== Extracted information

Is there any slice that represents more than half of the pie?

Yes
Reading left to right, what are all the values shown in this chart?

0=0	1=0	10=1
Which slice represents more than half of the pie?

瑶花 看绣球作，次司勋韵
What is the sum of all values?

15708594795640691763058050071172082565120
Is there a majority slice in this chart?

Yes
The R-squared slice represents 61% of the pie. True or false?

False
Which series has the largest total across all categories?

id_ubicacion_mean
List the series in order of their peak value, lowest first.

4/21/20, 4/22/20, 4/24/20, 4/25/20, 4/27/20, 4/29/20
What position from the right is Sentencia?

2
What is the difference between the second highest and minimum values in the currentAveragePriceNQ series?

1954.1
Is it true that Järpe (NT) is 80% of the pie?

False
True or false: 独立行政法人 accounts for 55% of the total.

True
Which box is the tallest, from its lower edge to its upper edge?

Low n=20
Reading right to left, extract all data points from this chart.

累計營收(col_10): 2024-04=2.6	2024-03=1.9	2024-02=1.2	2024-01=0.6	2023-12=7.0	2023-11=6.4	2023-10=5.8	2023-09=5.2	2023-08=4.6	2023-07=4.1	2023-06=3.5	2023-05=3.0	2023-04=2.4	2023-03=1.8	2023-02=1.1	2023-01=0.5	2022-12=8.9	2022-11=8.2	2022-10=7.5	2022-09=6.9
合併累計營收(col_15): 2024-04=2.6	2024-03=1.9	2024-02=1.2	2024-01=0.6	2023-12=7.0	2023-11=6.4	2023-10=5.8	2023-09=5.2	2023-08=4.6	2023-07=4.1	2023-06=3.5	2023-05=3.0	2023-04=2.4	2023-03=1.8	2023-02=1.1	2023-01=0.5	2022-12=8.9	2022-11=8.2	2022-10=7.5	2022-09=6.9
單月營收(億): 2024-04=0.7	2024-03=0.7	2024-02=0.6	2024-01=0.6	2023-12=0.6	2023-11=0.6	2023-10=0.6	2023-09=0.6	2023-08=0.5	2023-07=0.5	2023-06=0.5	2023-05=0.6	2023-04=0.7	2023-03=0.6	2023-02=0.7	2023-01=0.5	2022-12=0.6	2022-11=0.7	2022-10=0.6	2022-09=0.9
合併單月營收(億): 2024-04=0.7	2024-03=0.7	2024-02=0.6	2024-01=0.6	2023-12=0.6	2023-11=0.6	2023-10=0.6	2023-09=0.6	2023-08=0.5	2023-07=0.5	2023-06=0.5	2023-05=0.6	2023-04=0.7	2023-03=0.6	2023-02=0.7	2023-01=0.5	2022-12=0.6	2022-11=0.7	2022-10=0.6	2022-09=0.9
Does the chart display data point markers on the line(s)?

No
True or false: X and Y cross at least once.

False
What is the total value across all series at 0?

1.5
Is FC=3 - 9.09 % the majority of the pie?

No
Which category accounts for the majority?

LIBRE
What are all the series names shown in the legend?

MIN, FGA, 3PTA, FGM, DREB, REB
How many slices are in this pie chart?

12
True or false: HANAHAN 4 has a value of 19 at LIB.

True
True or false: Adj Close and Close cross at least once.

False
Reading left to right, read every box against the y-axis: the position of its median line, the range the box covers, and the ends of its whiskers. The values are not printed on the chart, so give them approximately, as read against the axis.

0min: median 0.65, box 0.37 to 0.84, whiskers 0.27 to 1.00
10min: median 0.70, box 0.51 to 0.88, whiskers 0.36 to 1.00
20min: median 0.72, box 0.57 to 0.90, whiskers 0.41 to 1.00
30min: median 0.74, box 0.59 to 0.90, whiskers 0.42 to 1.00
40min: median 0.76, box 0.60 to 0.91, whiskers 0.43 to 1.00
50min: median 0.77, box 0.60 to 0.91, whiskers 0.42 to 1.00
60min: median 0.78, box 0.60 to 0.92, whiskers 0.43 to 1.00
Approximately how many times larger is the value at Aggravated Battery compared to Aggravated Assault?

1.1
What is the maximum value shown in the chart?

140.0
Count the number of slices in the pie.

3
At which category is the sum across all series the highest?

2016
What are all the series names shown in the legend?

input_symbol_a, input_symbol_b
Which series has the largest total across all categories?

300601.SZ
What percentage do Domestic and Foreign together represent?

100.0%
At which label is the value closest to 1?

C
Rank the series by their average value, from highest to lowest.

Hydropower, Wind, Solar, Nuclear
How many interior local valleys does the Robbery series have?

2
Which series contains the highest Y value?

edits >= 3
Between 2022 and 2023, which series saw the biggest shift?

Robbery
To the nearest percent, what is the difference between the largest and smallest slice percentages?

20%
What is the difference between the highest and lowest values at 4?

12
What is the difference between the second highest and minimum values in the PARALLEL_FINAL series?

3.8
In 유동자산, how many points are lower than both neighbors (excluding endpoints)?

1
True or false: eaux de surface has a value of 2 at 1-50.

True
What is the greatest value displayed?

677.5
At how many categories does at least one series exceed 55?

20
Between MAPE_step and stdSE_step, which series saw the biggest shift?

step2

====

**Assignment**
Reproduce every one of the lines above, keeping each one unchanged and leaving none out.

**Response area**
Is there any slice that represents more than half of the pie?

Yes
Reading left to right, what are all the values shown in this chart?

0=0	1=0	10=1
Which slice represents more than half of the pie?

瑶花 看绣球作，次司勋韵
What is the sum of all values?

15708594795640691763058050071172082565120
Is there a majority slice in this chart?

Yes
The R-squared slice represents 61% of the pie. True or false?

False
Which series has the largest total across all categories?

id_ubicacion_mean
List the series in order of their peak value, lowest first.

4/21/20, 4/22/20, 4/24/20, 4/25/20, 4/27/20, 4/29/20
What position from the right is Sentencia?

2
What is the difference between the second highest and minimum values in the currentAveragePriceNQ series?

1954.1
Is it true that Järpe (NT) is 80% of the pie?

False
True or false: 独立行政法人 accounts for 55% of the total.

True
Which box is the tallest, from its lower edge to its upper edge?

Low n=20
Reading right to left, extract all data points from this chart.

累計營收(col_10): 2024-04=2.6	2024-03=1.9	2024-02=1.2	2024-01=0.6	2023-12=7.0	2023-11=6.4	2023-10=5.8	2023-09=5.2	2023-08=4.6	2023-07=4.1	2023-06=3.5	2023-05=3.0	2023-04=2.4	2023-03=1.8	2023-02=1.1	2023-01=0.5	2022-12=8.9	2022-11=8.2	2022-10=7.5	2022-09=6.9
合併累計營收(col_15): 2024-04=2.6	2024-03=1.9	2024-02=1.2	2024-01=0.6	2023-12=7.0	2023-11=6.4	2023-10=5.8	2023-09=5.2	2023-08=4.6	2023-07=4.1	2023-06=3.5	2023-05=3.0	2023-04=2.4	2023-03=1.8	2023-02=1.1	2023-01=0.5	2022-12=8.9	2022-11=8.2	2022-10=7.5	2022-09=6.9
單月營收(億): 2024-04=0.7	2024-03=0.7	2024-02=0.6	2024-01=0.6	2023-12=0.6	2023-11=0.6	2023-10=0.6	2023-09=0.6	2023-08=0.5	2023-07=0.5	2023-06=0.5	2023-05=0.6	2023-04=0.7	2023-03=0.6	2023-02=0.7	2023-01=0.5	2022-12=0.6	2022-11=0.7	2022-10=0.6	2022-09=0.9
合併單月營收(億): 2024-04=0.7	2024-03=0.7	2024-02=0.6	2024-01=0.6	2023-12=0.6	2023-11=0.6	2023-10=0.6	2023-09=0.6	2023-08=0.5	2023-07=0.5	2023-06=0.5	2023-05=0.6	2023-04=0.7	2023-03=0.6	2023-02=0.7	2023-01=0.5	2022-12=0.6	2022-11=0.7	2022-10=0.6	2022-09=0.9
Does the chart display data point markers on the line(s)?

No
True or false: X and Y cross at least once.

False
What is the total value across all series at 0?

1.5
Is FC=3 - 9.09 % the majority of the pie?

No
Which category accounts for the majority?

LIBRE
What are all the series names shown in the legend?

MIN, FGA, 3PTA, FGM, DREB, REB
How many slices are in this pie chart?

12
True or false: HANAHAN 4 has a value of 19 at LIB.

True
True or false: Adj Close and Close cross at least once.

False
Reading left to right, read every box against the y-axis: the position of its median line, the range the box covers, and the ends of its whiskers. The values are not printed on the chart, so give them approximately, as read against the axis.

0min: median 0.65, box 0.37 to 0.84, whiskers 0.27 to 1.00
10min: median 0.70, box 0.51 to 0.88, whiskers 0.36 to 1.00
20min: median 0.72, box 0.57 to 0.90, whiskers 0.41 to 1.00
30min: median 0.74, box 0.59 to 0.90, whiskers 0.42 to 1.00
40min: median 0.76, box 0.60 to 0.91, whiskers 0.43 to 1.00
50min: median 0.77, box 0.60 to 0.91, whiskers 0.42 to 1.00
60min: median 0.78, box 0.60 to 0.92, whiskers 0.43 to 1.00
Approximately how many times larger is the value at Aggravated Battery compared to Aggravated Assault?

1.1
What is the maximum value shown in the chart?

140.0
Count the number of slices in the pie.

3
At which category is the sum across all series the highest?

2016
What are all the series names shown in the legend?

input_symbol_a, input_symbol_b
Which series has the largest total across all categories?

300601.SZ
What percentage do Domestic and Foreign together represent?

100.0%
At which label is the value closest to 1?

C
Rank the series by their average value, from highest to lowest.

Hydropower, Wind, Solar, Nuclear
How many interior local valleys does the Robbery series have?

2
Which series contains the highest Y value?

edits >= 3
Between 2022 and 2023, which series saw the biggest shift?

Robbery
To the nearest percent, what is the difference between the largest and smallest slice percentages?

20%
What is the difference between the highest and lowest values at 4?

12
What is the difference between the second highest and minimum values in the PARALLEL_FINAL series?

3.8
In 유동자산, how many points are lower than both neighbors (excluding endpoints)?

1
True or false: eaux de surface has a value of 2 at 1-50.

True
What is the greatest value displayed?

677.5
At how many categories does at least one series exceed 55?

20
Between MAPE_step and stdSE_step, which series saw the biggest shift?

step2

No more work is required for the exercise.